Microsoft Details Network, Silicon and Data Center Architecture

Jim Carroll

5 months ago

Microsoft used its Ignite keynote in San Francisco to highlight a next-generation AI infrastructure platform anchored by the new Fairwater AI data center campus in Atlanta. The facility connects to Microsoft’s first Fairwater site in Wisconsin and earlier GPU superclusters to form what the company described as the first planet-scale AI superfactory. The design departs from traditional cloud data centers by using a single flat network able to integrate hundreds of thousands of NVIDIA GB200 and GB300 GPUs as a coherent supercomputer while supporting a wider range of training, tuning and synthetic data workloads.

The Fairwater design prioritizes extreme density and low latency, driven by the physical limits of light-speed signal propagation in large clusters. Microsoft introduced a two-story facility layout that shortens cable distances in three dimensions, combined with liquid-cooled racks running at approximately 140 kW per rack and 1.36 MW per row. Each rack houses up to 72 NVIDIA Blackwell GPUs interconnected via NVLink, providing 1.8 TB of GPU-to-GPU bandwidth and more than 14 TB of pooled memory per GPU. Scale-out networking uses a two-tier Ethernet fabric based on SONiC and commodity switching, enabling cluster scaling beyond traditional Clos limits with 800 Gbps GPU-to-GPU connectivity.

The company has also built a dedicated AI WAN backbone to connect Fairwater sites and existing Azure AI supercomputers.

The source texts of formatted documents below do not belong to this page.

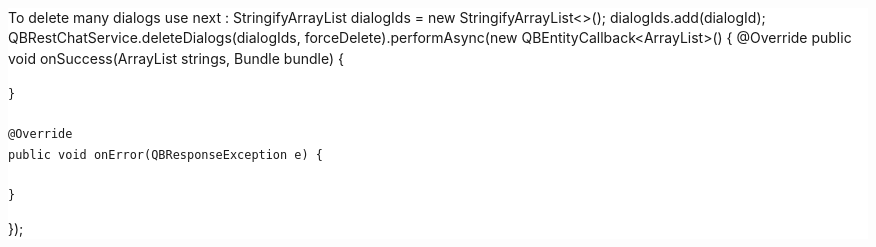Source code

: To delete many dialogs use next :
<syntaxhighlight lang="java">
StringifyArrayList<String> dialogIds = new StringifyArrayList<>();
dialogIds.add(dialogId);
QBRestChatService.deleteDialogs(dialogIds, forceDelete).performAsync(new QBEntityCallback<ArrayList<String>>() {
    @Override
    public void onSuccess(ArrayList<String> strings, Bundle bundle) {
                
    }

    @Override
    public void onError(QBResponseException e) {

    }
});
</syntaxhighlight>
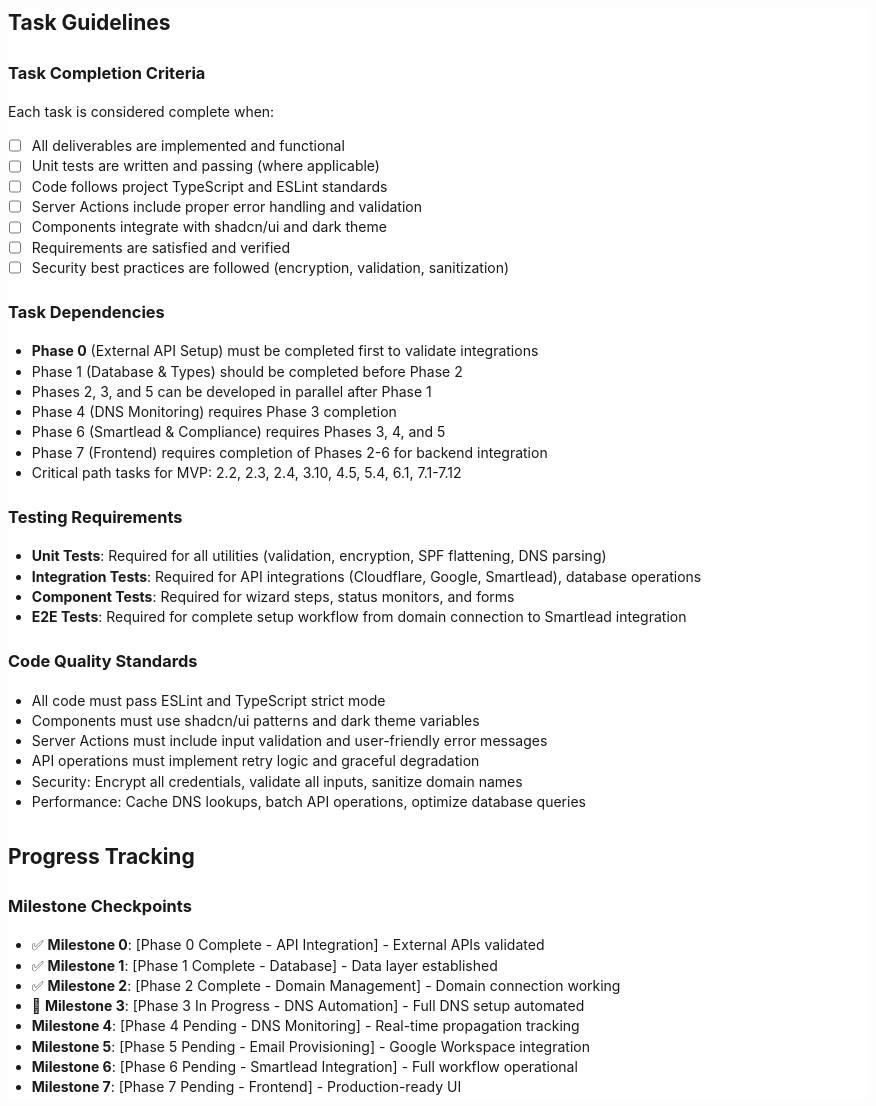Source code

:## Task Guidelines

### Task Completion Criteria
Each task is considered complete when:
- [ ] All deliverables are implemented and functional
- [ ] Unit tests are written and passing (where applicable)
- [ ] Code follows project TypeScript and ESLint standards
- [ ] Server Actions include proper error handling and validation
- [ ] Components integrate with shadcn/ui and dark theme
- [ ] Requirements are satisfied and verified
- [ ] Security best practices are followed (encryption, validation, sanitization)

### Task Dependencies
- **Phase 0** (External API Setup) must be completed first to validate integrations
- Phase 1 (Database & Types) should be completed before Phase 2
- Phases 2, 3, and 5 can be developed in parallel after Phase 1
- Phase 4 (DNS Monitoring) requires Phase 3 completion
- Phase 6 (Smartlead & Compliance) requires Phases 3, 4, and 5
- Phase 7 (Frontend) requires completion of Phases 2-6 for backend integration
- Critical path tasks for MVP: 2.2, 2.3, 2.4, 3.10, 4.5, 5.4, 6.1, 7.1-7.12

### Testing Requirements
- **Unit Tests**: Required for all utilities (validation, encryption, SPF flattening, DNS parsing)
- **Integration Tests**: Required for API integrations (Cloudflare, Google, Smartlead), database operations
- **Component Tests**: Required for wizard steps, status monitors, and forms
- **E2E Tests**: Required for complete setup workflow from domain connection to Smartlead integration

### Code Quality Standards
- All code must pass ESLint and TypeScript strict mode
- Components must use shadcn/ui patterns and dark theme variables
- Server Actions must include input validation and user-friendly error messages
- API operations must implement retry logic and graceful degradation
- Security: Encrypt all credentials, validate all inputs, sanitize domain names
- Performance: Cache DNS lookups, batch API operations, optimize database queries

## Progress Tracking

### Milestone Checkpoints
- ✅ **Milestone 0**: [Phase 0 Complete - API Integration] - External APIs validated
- ✅ **Milestone 1**: [Phase 1 Complete - Database] - Data layer established
- ✅ **Milestone 2**: [Phase 2 Complete - Domain Management] - Domain connection working
- 🎯 **Milestone 3**: [Phase 3 In Progress - DNS Automation] - Full DNS setup automated
- **Milestone 4**: [Phase 4 Pending - DNS Monitoring] - Real-time propagation tracking
- **Milestone 5**: [Phase 5 Pending - Email Provisioning] - Google Workspace integration
- **Milestone 6**: [Phase 6 Pending - Smartlead Integration] - Full workflow operational
- **Milestone 7**: [Phase 7 Pending - Frontend] - Production-ready UI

Microsoft deployed more than 120,000 new fiber miles across the U.S. last year to extend this optical system, allowing traffic segmentation between scale-up, scale-out and inter-site paths. Power infrastructure has been re-engineered as well: the Atlanta campus targets 4×9 availability at 3×9 cost using highly available grid power instead of dual-corded or generator-heavy designs. Microsoft and its partners also developed software-based workload shaping, GPU-level power-threshold enforcement and on-site energy storage to smooth power oscillations from multi-thousand-GPU training jobs.

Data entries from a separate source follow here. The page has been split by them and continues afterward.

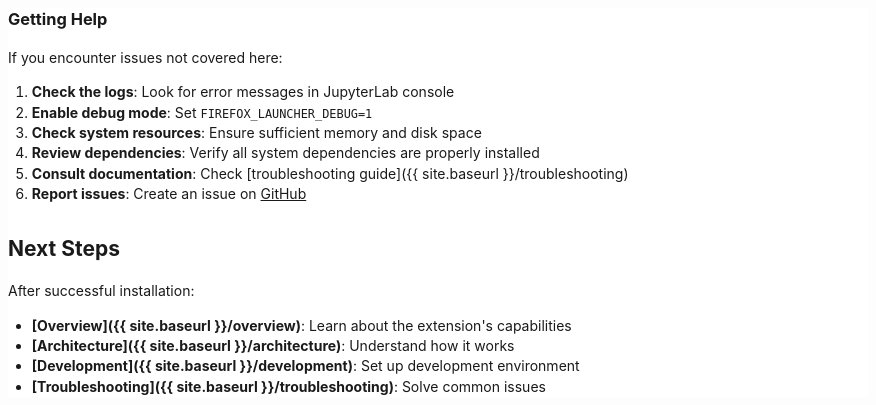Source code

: 
### Getting Help

If you encounter issues not covered here:

1. **Check the logs**: Look for error messages in JupyterLab console
2. **Enable debug mode**: Set `FIREFOX_LAUNCHER_DEBUG=1`
3. **Check system resources**: Ensure sufficient memory and disk space
4. **Review dependencies**: Verify all system dependencies are properly installed
5. **Consult documentation**: Check [troubleshooting guide]({{ site.baseurl }}/troubleshooting)
6. **Report issues**: Create an issue on [GitHub](https://github.com/vantagecompute/jupyterlab-firefox-launcher/issues)

## Next Steps

After successful installation:

- **[Overview]({{ site.baseurl }}/overview)**: Learn about the extension's capabilities
- **[Architecture]({{ site.baseurl }}/architecture)**: Understand how it works
- **[Development]({{ site.baseurl }}/development)**: Set up development environment
- **[Troubleshooting]({{ site.baseurl }}/troubleshooting)**: Solve common issues
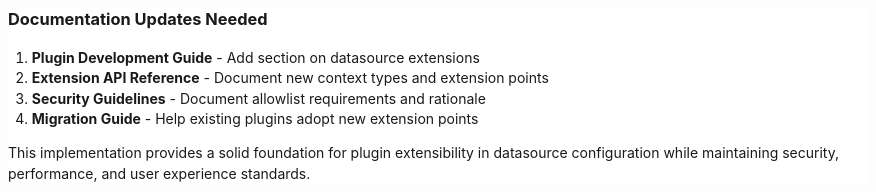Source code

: ### Documentation Updates Needed

1. **Plugin Development Guide** - Add section on datasource extensions
2. **Extension API Reference** - Document new context types and extension points
3. **Security Guidelines** - Document allowlist requirements and rationale
4. **Migration Guide** - Help existing plugins adopt new extension points

This implementation provides a solid foundation for plugin extensibility in datasource configuration while maintaining security, performance, and user experience standards.
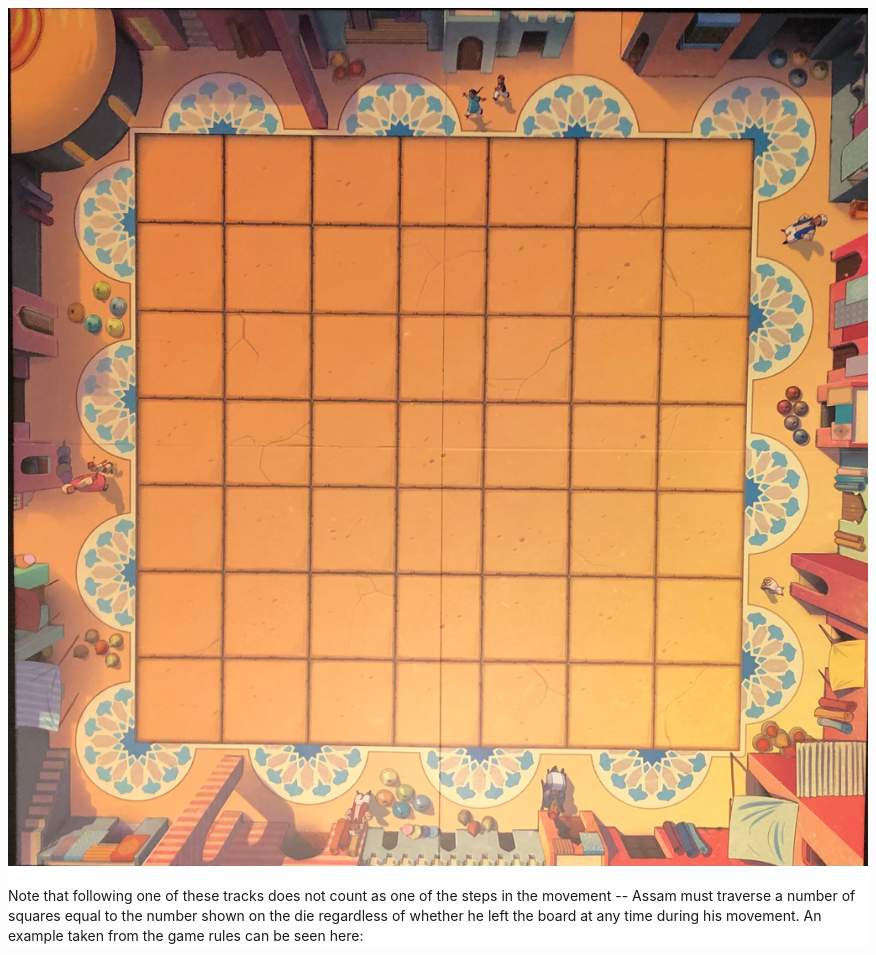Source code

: ![A top-down view of the Marrakech board](assets/Board%20Image.png)

Note that following one of these tracks does not count as one of the steps in the movement -- Assam must traverse a number of squares equal to the number shown on the die regardless of whether he left the board at any time during his movement. An example taken from the game rules can be seen here:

Additional Technical Learnings from the Fairwater Architecture

Single flat network integrates hundreds of thousands of GB200/GB300 GPUs into one coherent system.
Two-story building design reduces cable lengths and minimizes latency across all GPUs in the cluster.
Liquid cooling uses an extremely low-impact closed-loop system that reuses water for more than six years after an initial fill equal to ~20 homes’ annual consumption.
140 kW-per-rack, 1.36 MW-per-row density increases throughput for large training workloads.
Up to 72 Blackwell GPUs per rack, each connected via NVLink, delivering 1.8 TB/s GPU-to-GPU bandwidth and over 14 TB pooled memory per GPU.
Ethernet-based two-tier fabric with 800 Gbps GPU links enables large-scale supercomputer operation using commodity switches and SONiC.
Packet trimming, packet spray and high-frequency telemetry accelerate congestion control and retransmissions.
AI WAN optical network extends Fairwater’s architecture across regions, integrating multiple supercomputer generations into a single AI superfactory.
120,000 new fiber miles added in the U.S. to expand AI-dedicated backbone reach.
Power architecture supports 4×9 availability with reduced cost and avoids traditional dual-corded resiliency for GPU racks.
Energy stability solutions: on-site energy storage, GPU self-throttling thresholds and supplementary workloads to counter power oscillations.
Fungible workload allocation allows pre-training, fine-tuning, RLHF and synthetic-data workloads to run dynamically across Fairwater sites.
Fit-for-purpose traffic segmentation maps AI job types to scale-up, scale-out or WAN paths to maximize utilization.
Integration with Azure services including AKS Automatic and Cosmos DB enables scaling from training to global inference across tens of millions of compute cores.

“Fairwater represents the next leap in Azure AI infrastructure, combining dense compute, sustainable operations and world-class networking systems to meet unprecedented global demand,” said Scott Guthrie.

🌐 Analysis

Microsoft’s Fairwater blueprint marks a shift toward AI-specific data center topologies that blend single-domain supercomputing with multi-site federation over a dedicated WAN. The emphasis on flattened networks, SONiC-based Ethernet fabrics and power-stability techniques underscores rising engineering complexity as GPU clusters reach hundreds of thousands of accelerators, mirroring similar directional moves by hyperscale competitors building multi-gigawatt AI campuses.